Lo Sputtanapoli comincia già sui banchi di scuola

Creato il 11 novembre 2014 da Vesuviolive

Lo Sputtanapoli, come abbiamo avuto già occasione di vedere, è cominciato ben prima del biennio 1860-61, quello dell’invasione piemontese appoggiata dagli inglesi ai danni del Mezzogiorno e mascherata da nobiltà di intenti puntualmente disattesi. Dopo l’Unità, pure questo è un fatto noto, si decretò la chiusura delle scuole del Sud per ben 15 anni, per cancellarne la memoria storica e plasmarla in maniera utile al progetto di cui sopra, e per l’occasione i libri di scuola sono stati resi estremamente lacunosi circa le vicende che hanno riguardato il Mezzogiorno per secoli, pur essendo stato questo territorio florido e importante, esaltando invece gli eventi occorsi altrove ed edulcorando la spedizione dei Mille, che pure dal punto stilistico è raccontata come una favoletta.

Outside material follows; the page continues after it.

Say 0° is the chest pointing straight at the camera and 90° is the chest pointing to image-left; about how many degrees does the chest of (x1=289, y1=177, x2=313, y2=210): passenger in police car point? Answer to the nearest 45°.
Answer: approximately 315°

A oltre 150 anni di distanza, con un’Unità non ancora compiuta sul piano della realtà e che tuttavia non si trova nei piani dello Stato, che continua a investire e sviluppare solo una parte del Paese, la scuola è ancora il luogo della memoria storica perduta, il quale lascia ai singoli il compito di scoprire chi è e da dove si viene, e, peggio, è spesso il luogo dove si rafforzano dei pregiudizi, colmate a volte soltanto dall’onestà degli insegnanti. L’immagine che vedete sopra è stata scannerizzata dal testo “In prima pagina”, stampato da Medusa Editrice, con sede in San Giorgio a Cremano: si tratta di un articolo di giornale focalizzato sul problema dell’alcol e i giovani, ma che scade in una considerazione perfettamente inutile oltre che dannosa:

Anche perché, dopo una certa ora, molti sono fuori di testa e basta uno sguardo, una battuta, una frase di troppo per arrivare alle mani o anche ai coltelli, come succede in alcune grandi metropoli, a Napoli in particolare.

A Napoli, non si deve negare, capita a tutti prima poi assistere a litigi nelle prossimità di locali dove si consuma alcol, però quello che non si comprende è a cosa sia servito affermare che “a Napoli in particolare” si viene alle mani ed ai coltelli, e sulla base di quali elementi oggettivi. Se non ci fosse stato il riferimento alla città partenopea l’articolo sarebbe stato meno convincente o qualitativamente più scadente? Bisogna per forza citare Napoli per la sua buona riuscita? Secondo i più recenti dati, inoltre, Napoli è più sicura di Milano e Roma, così come di Torino, Bologna, Firenze e addirittura Rimini, tutti centri ai primi posti di questa classifica che vede Napoli alla posizione numero 36.

Siamo di fronte all’ennesimo caso di cattiva informazione, reso più grave dalla circostanza che l’articolo è contenuto in un testo per la scuola media, i cui studenti saranno perciò destinatari di un pregiudizio abituandoli a ad avere in scarsa considerazione la propria città, immettendo in questi cervelli senso di inferiorità. Lo scopo originario di quel redattore è tutt’altro che malvagio, perché è sua intenzione mettere in guarda i nostri giovani su determinati pericoli, ma evidentemente alcune menti sono state così ben colonizzate e plasmate da non poter fare a meno di esporre i propri difetti per contagiare quelle degli altri.